With a foolish lack of judgment, he lost his hopes of preferment, by writing satires against the regent; but as a means of livelihood, he engaged to write songs for Powers, at a salary of £500 per annum, for seven years.
Lalla Rookh.—The most acceptable offering to fame, and the most successful pecuniary venture, was his Lalla Rookh. The East was becoming known to the English; and the fancy of the poet could convert the glimpses of oriental things into charming pictures. Long possessed with the purpose to write an Eastern story in verse, Moore set to work with laudable industry to read books of travels and history, in order to form a strong and sensible basis for his poetical superstructure. The work is a collection of beautiful poems, in a delicate setting of beautiful prose. The princess Lalla Rookh journeys, with great pomp, to become the bride of the youthful king of Bokkara, and finds among her attendants a handsome young poet, who beguiles the journey by singing to her these tales in verse. The dangers of the process became manifest—the king of Bokkara is forgotten, and the heart of the unfortunate princess is won by the beauty and the minstrelsy of the youthful poet. What is her relief and her joy to find on her arrival the unknown poet seated upon the throne as the king, who had won her heart as an humble bard!

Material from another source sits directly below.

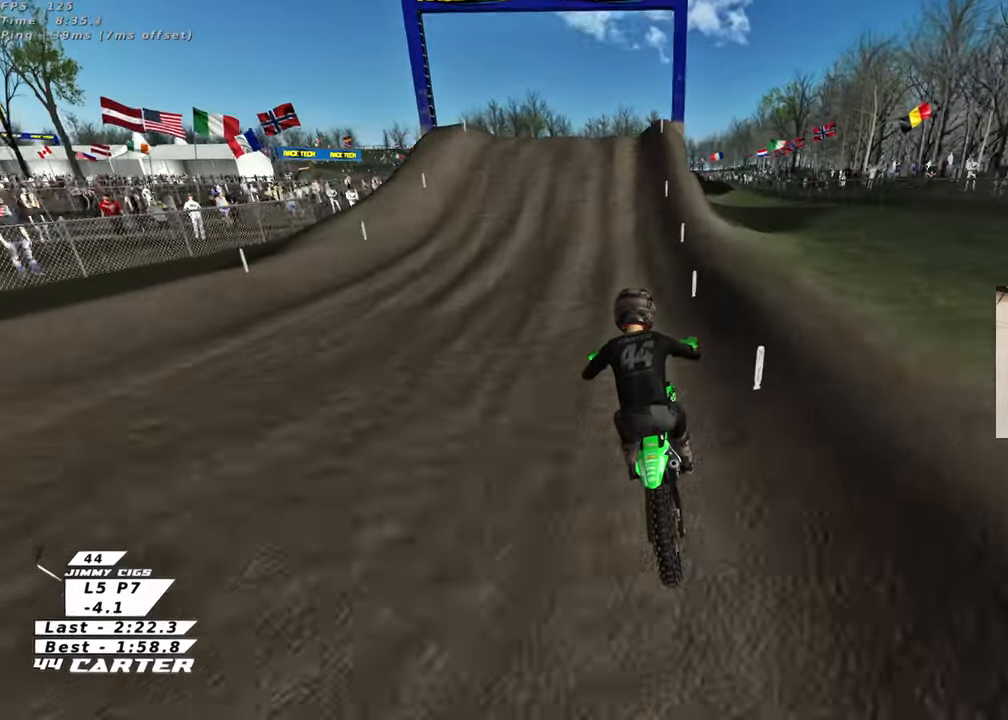
{"buttons": ["A"], "left_stick": "right", "right_stick": "center", "events": [[50, "A", "down"], [50, "left_stick", "center"], [267, "A", "up"], [367, "A", "down"], [483, "left_stick", "right"]]}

This beautiful and popular work was published in 1817; and for it Moore received from his publishers, the Longmans, £3000.
In the same year Moore took a small cottage at Sloperton on the estate of the Marquis of Lansdowne, which, with some interruptions of travel, and a short residence in Paris, continued to be his residence during his life. Improvident in money matters, he was greatly troubled by his affairs in Bermuda;—the amount for which he became responsible by the defalcation of his deputy was £6000; which, however, by legal cleverness, was compromised for a thousand guineas.
His Diary.—It is very fortunate, for a proper understanding of Moore's life, that we have from this time a diary which is invaluable to the biographer. In 1820 he went to Paris, where he wasted his time and money in fashionable dissipation, and produced nothing of enduring value. Here he sketched an Egyptian story, versified in Alciphron, but enlarged in the prose romance called The Epicurean.
On a short tour he visited Venice, where he received, as a gift from Lord Byron, his autobiographical memoirs, which contained so much that was compromising to others, that they were never published—at least in that form. They were withdrawn from the Murrays, in whose hands he had placed them, upon the death of Byron in 1824, and destroyed. A short visit to Ireland led to his writing the Memoirs of Captain Rock, a work which attained an unprecedented popularity in Ireland.
In 1825 he published his Life of Sheridan, which is rather a friendly panegyric than a truthful biography.
During three years—from 1827 to 1830—he was engaged upon the Life of Byron, which concealed more truth than it divulged. But in all these years, his chief dependence for daily bread was upon his songs and glees, squibs for newspapers and magazines, and review articles.
In 1831 he made another successful hit in his Life of Lord Edward Fitzgerald, a rebel of '98, which was followed in 1833 by The Travels of an Irish Gentleman in Search of a Religion.